Note how many lines in the entries contain the string "Dezember", then give that number and nothing else.

::::::::::

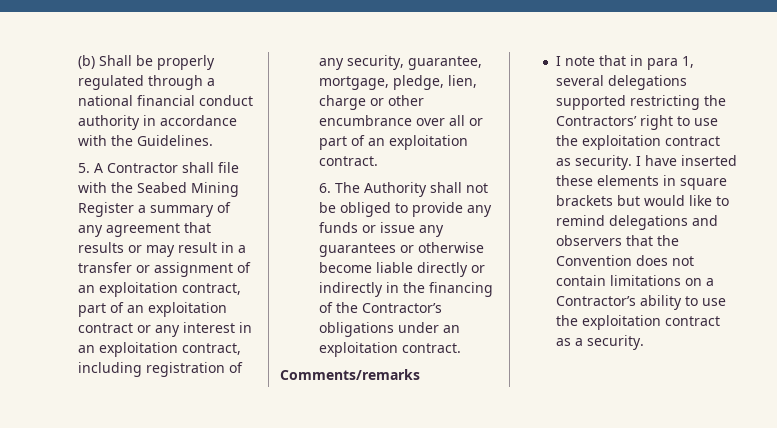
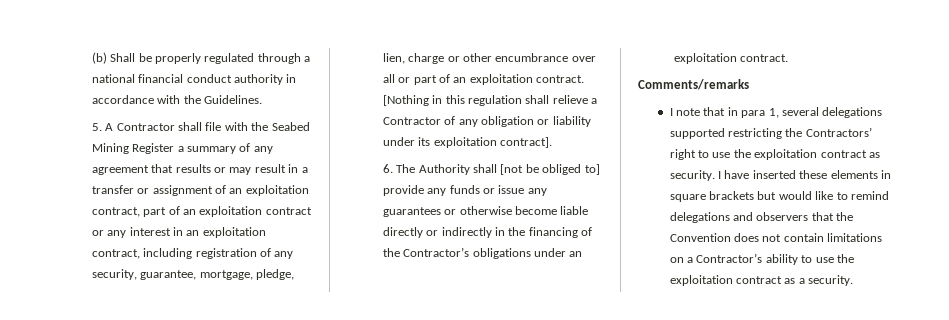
(379, 161) none -> [382,95,598,106] [382,116,591,127] [382,137,553,148] [Nothing in this regulation shall relieve a Contractor of any obligation or liability under its exploitation contract].
[466,183,489,193] not -> [500,164,524,175] [not
[395,203,409,213] to -> [584,164,600,175] to]

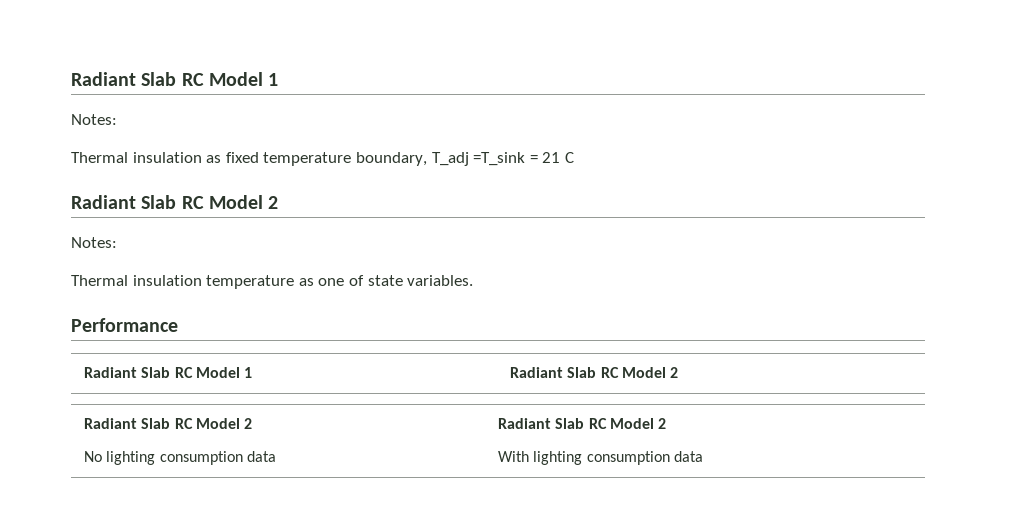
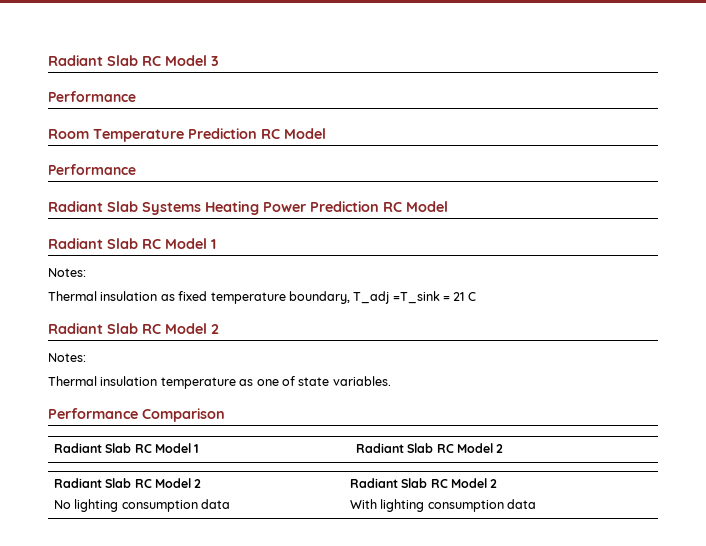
[71,72,263,86] Radiant Slab RC Model -> [48,55,219,66] [48,91,136,102] [48,128,326,142] [48,164,136,175] [48,201,448,215] [48,238,207,249] Radiant Slab RC Model 3 // Performance // Room Temperature Prediction RC Model // Performance // Radiant Slab Systems Heating Power Prediction RC Model // Radiant Slab RC Model
(178, 325) none -> [142,408,225,422] Comparison

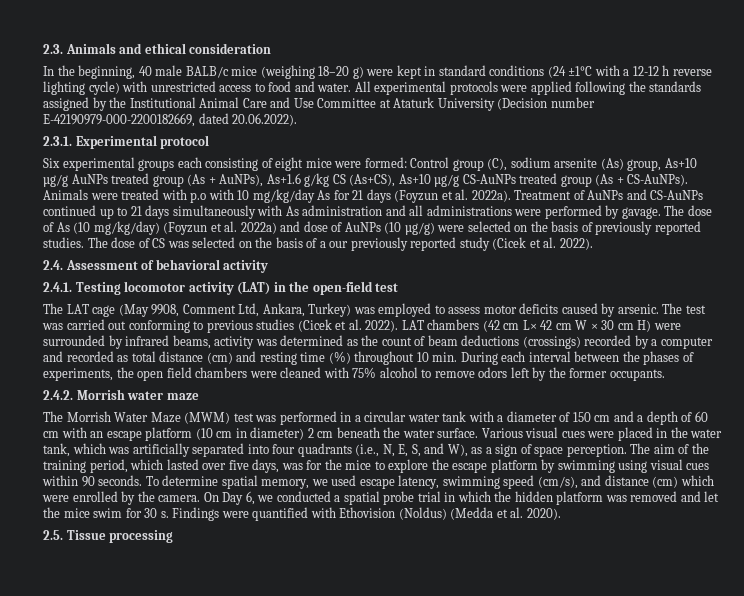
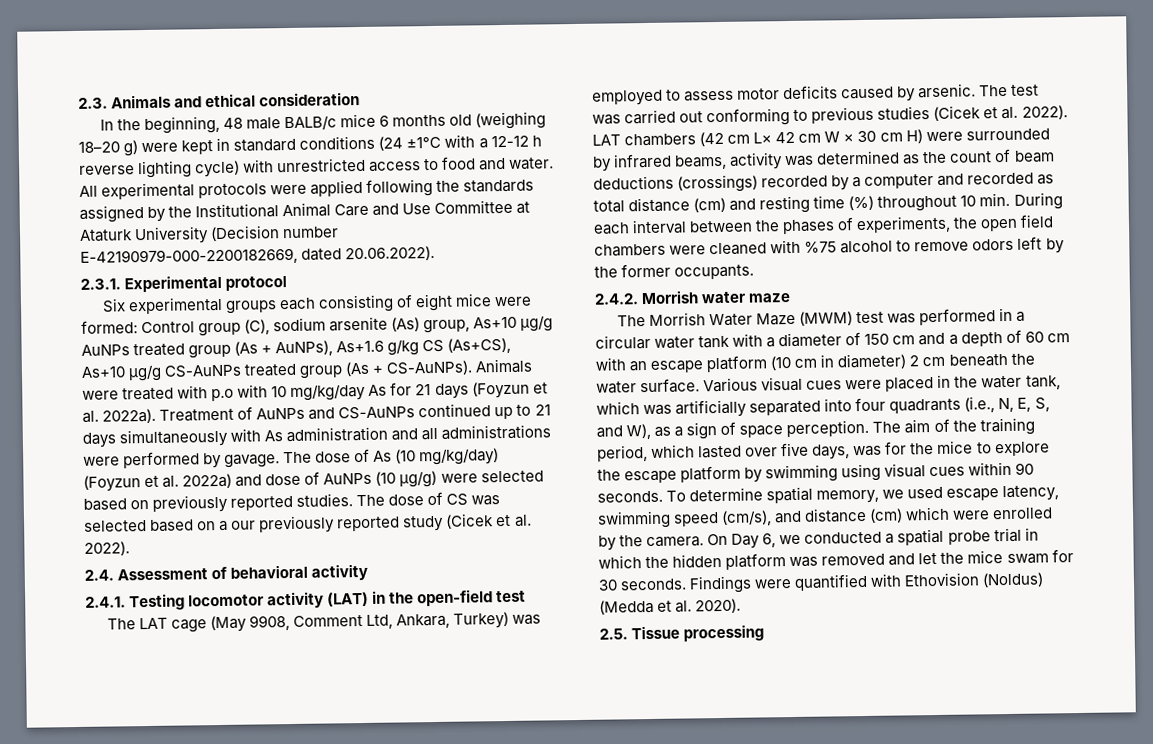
[138,66,152,76] 40 -> [222,117,243,129] 48
(258, 71) none -> [379,114,473,127] 6 months old
[514,221,593,232] on the basis of -> [83,498,150,511] based on
[238,237,318,248] on the basis of -> [150,519,217,532] based on
[352,367,377,378] 75% -> [804,241,838,253] %75
[93,508,123,518] swim -> [1006,553,1049,565] swam
[160,511,169,518] s. -> [620,578,688,591] seconds.

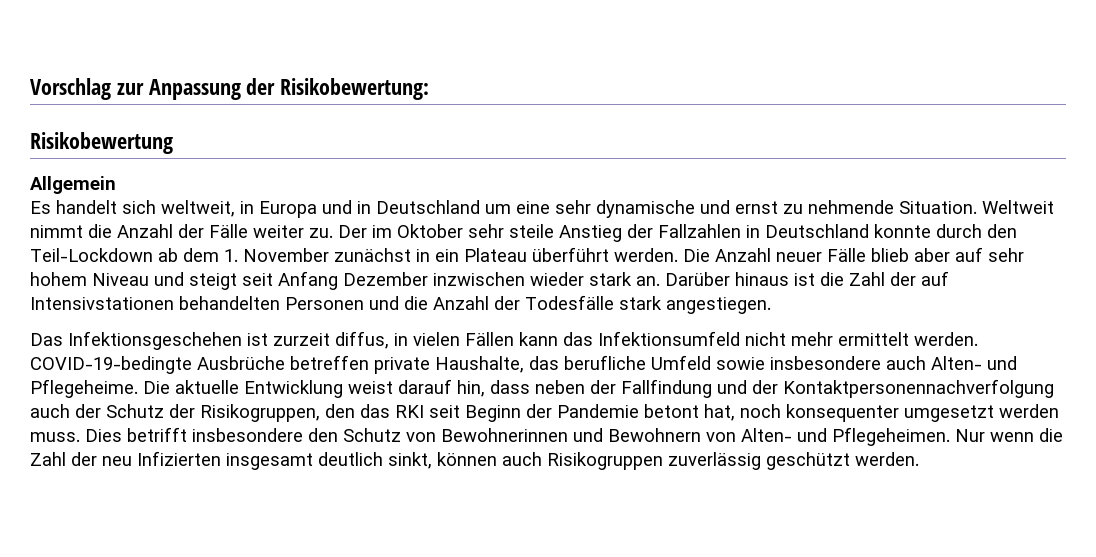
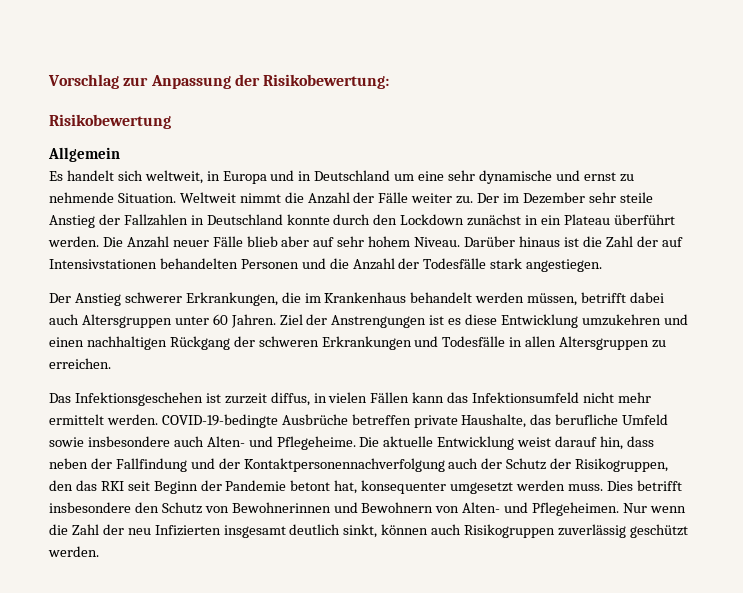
[397,224,463,238] Oktober -> [522,192,585,204] Dezember
[30,248,329,262] Teil-Lockdown ab dem 1. November -> [400,214,465,225] Lockdown
[92,271,660,290] Niveau und steigt seit Anfang Dezember inzwischen wieder stark an. -> [414,237,461,247] Niveau.
(771, 305) none -> [49,292,665,306] [49,314,688,328] [49,336,667,350] [49,358,111,369] // Der Anstieg schwerer Erkrankungen, die im Krankenhaus behandelt werden müssen, betrifft dabei auch Altersgruppen unter 60 Jahren. Ziel der Anstrengungen ist es diese Entwicklung umzukehren und einen nachhaltigen Rückgang der schweren Erkrankungen und Todesfälle in allen Altersgruppen zu erreichen.
[740,404,781,418] noch -> (358, 487) none

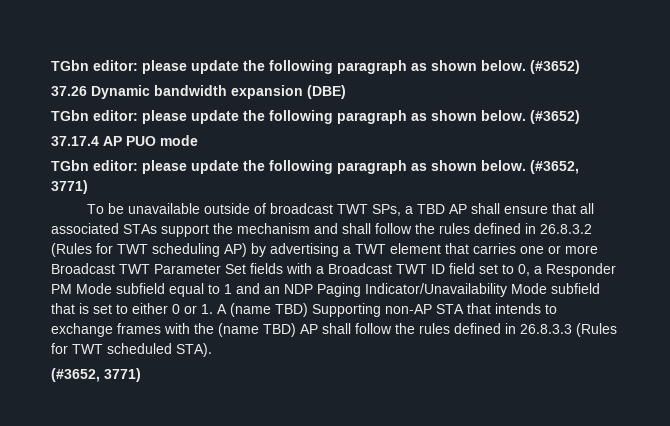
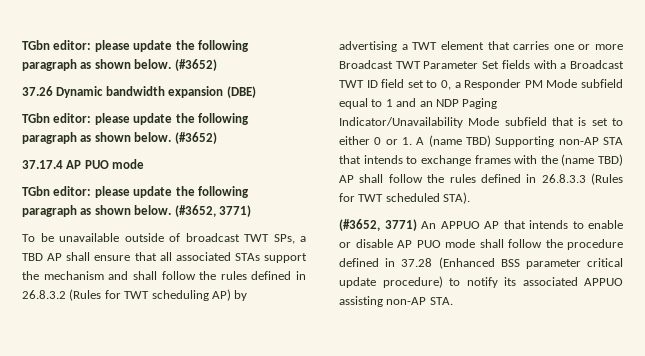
(141, 375) none -> [421,220,623,229] [339,239,623,250] [339,257,623,269] [339,276,623,288] [339,296,453,307] An APPUO AP that intends to enable or disable AP PUO mode shall follow the procedure defined in 37.28 (Enhanced BSS parameter critical update procedure) to notify its associated APPUO assisting non-AP STA.

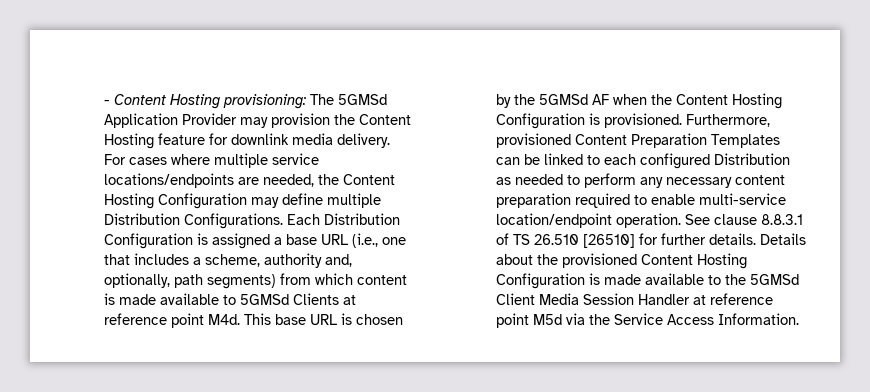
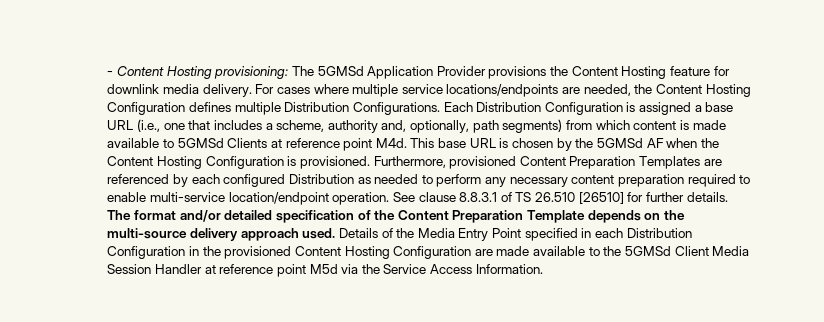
[240,113,331,128] may provision -> [488,66,547,79] provisions
[251,193,324,208] may define -> [188,102,231,112] defines
[496,153,601,165] can be linked to -> [703,159,722,166] [107,174,188,187] are referenced by
[760,233,807,245] [496,254,534,265] Details about -> [107,210,686,223] [107,228,692,241] [107,246,199,259] The format and/or detailed specification of the Content Preparation Template depends on the multi-source delivery approach used. Details of the Media Entry Point specified in each Distribution Configuration in
[589,273,601,285] is -> [474,249,493,256] are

::::::::::

*SOLVED EXERCISE*. 2